At the same time, Yukon writer Claire Festel was writing profiles for the magazine Yukon, North of Ordinary.
“We decided to collaborate and I was going to interview the women to add an audio dimension to the art exhibit,” Festel says.
The result is 50 Remarkable Women Over 50, a multi-media art exhibit and book launched this month.
As Festel collected interviews, the women kept asking if there would be a book.
“Or as they entered Hodgson’s studio and saw other portraits of her ‘ladies’, they’d say ‘I recognize her, but I don’t know her story.’ We always knew we’d have a print piece, and this was an amazing opportunity to celebrate mature women.”
Some women declined to participate. Even Norma Shorty, pictured on the book’s cover, was initially unsure.
“It’s a great honour to be asked but, when you’re featured in something like this, you really put yourself out there in the public eye,” Shorty says.
A profile differs from a biography in that it gets to who someone is as a person and what’s important to them, rather than simply listing their accomplishments.
The profiles highlight women’s ties to each other, as well.

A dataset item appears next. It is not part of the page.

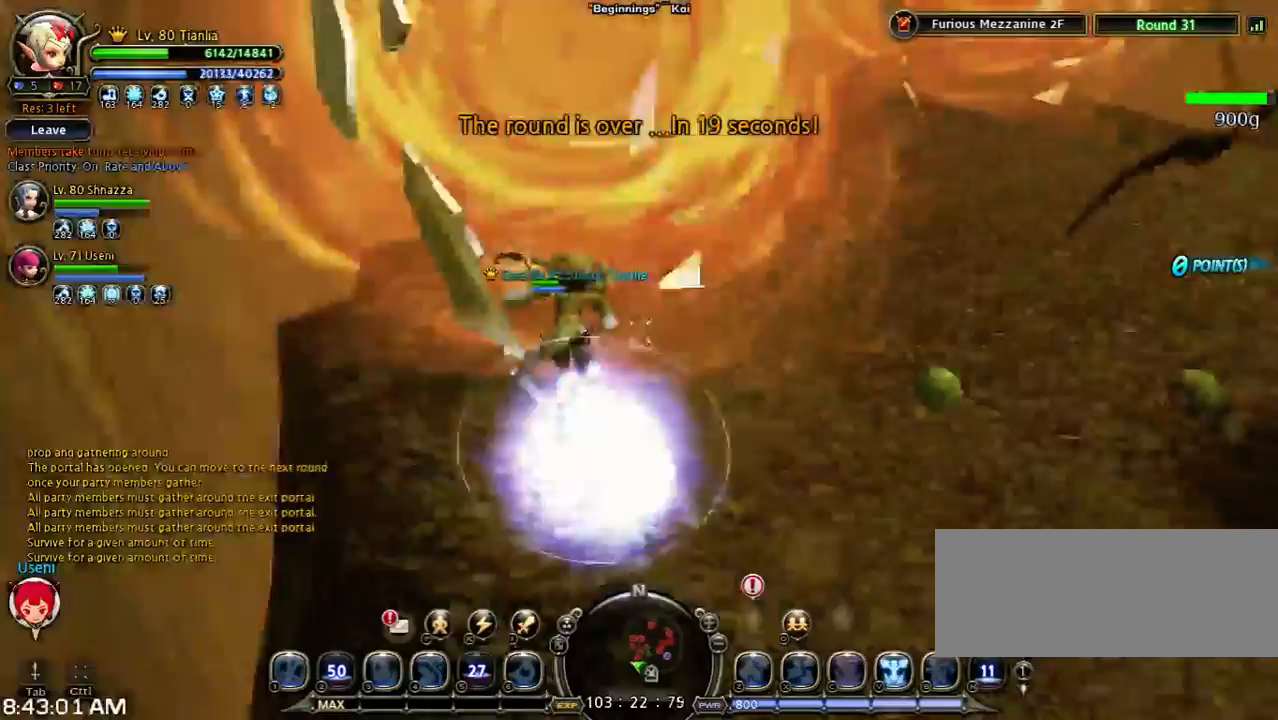
{"keys": ["d", "w"], "events": [[133, "space", "down"], [200, "shift", "up"], [300, "space", "up"], [433, "d", "down"]]}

For example, the book opens with Truska Gorrell, who is cited in Shorty’s profile, who is in turn mentioned in Carol Murphy’s.

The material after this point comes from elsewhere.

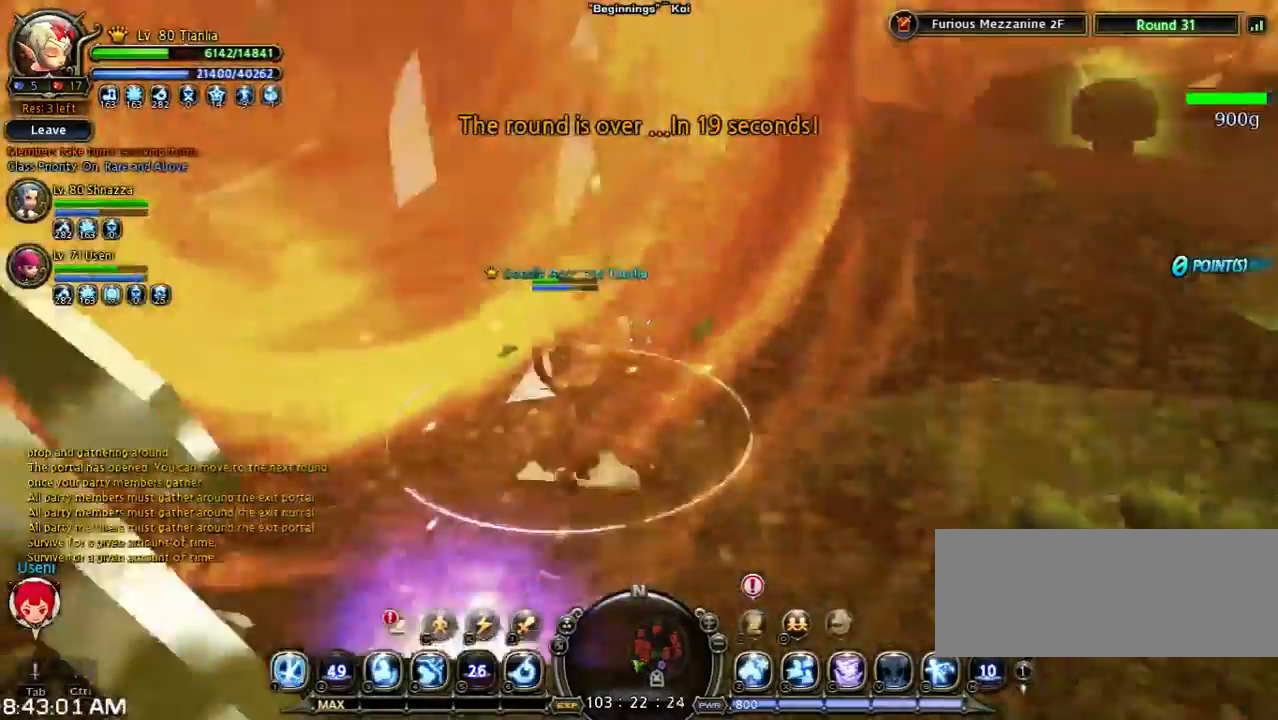
{"keys": ["a", "shift"], "events": [[100, "a", "down"], [100, "d", "up"], [400, "w", "up"], [467, "shift", "down"]]}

Festel knew she had it right when reviewing the finished work with each person. “Some women laughed at the title: ‘You really got me there’, but I knew I’d touched a nerve when the women cried.”
Over three years Festel collected 50 hours of interviews for the book, while she relocated to Penticton. Hodgson completed the portraits while adjusting to her husband’s Senate appointment.
Festel finished the interviews in September 2010 and put in a proposal to Harbour Publishing. Then Hodgson got the exhibition dates, and suddenly both had to complete their work by June 2, 2011.
To meet the deadline, Festel “went a long way down the self-publishing road.”
Robert MacDonald, of Media Futures Institute, Okanagan, advised her to create a mock-up of the book and presell bulk orders to finance the full colour production costs.
“People were excited about it,” says Festel. Businesses and organizations that placed advance orders are recognized as “Supporters” on the endpaper.
Then Harbour expressed interest. Festel had to decide: go ahead with self-publishing, or go the traditional route?
The presales gave Harbour confidence that the book would do well, she says, so they committed to the project, tweaked the manuscript and put the profiles in a Yukon context.
“It’s been an extraordinary journey and a humbling experience to gain the women’s trust and be able to convey their stories and have them say ‘Yes, that’s who I am’.”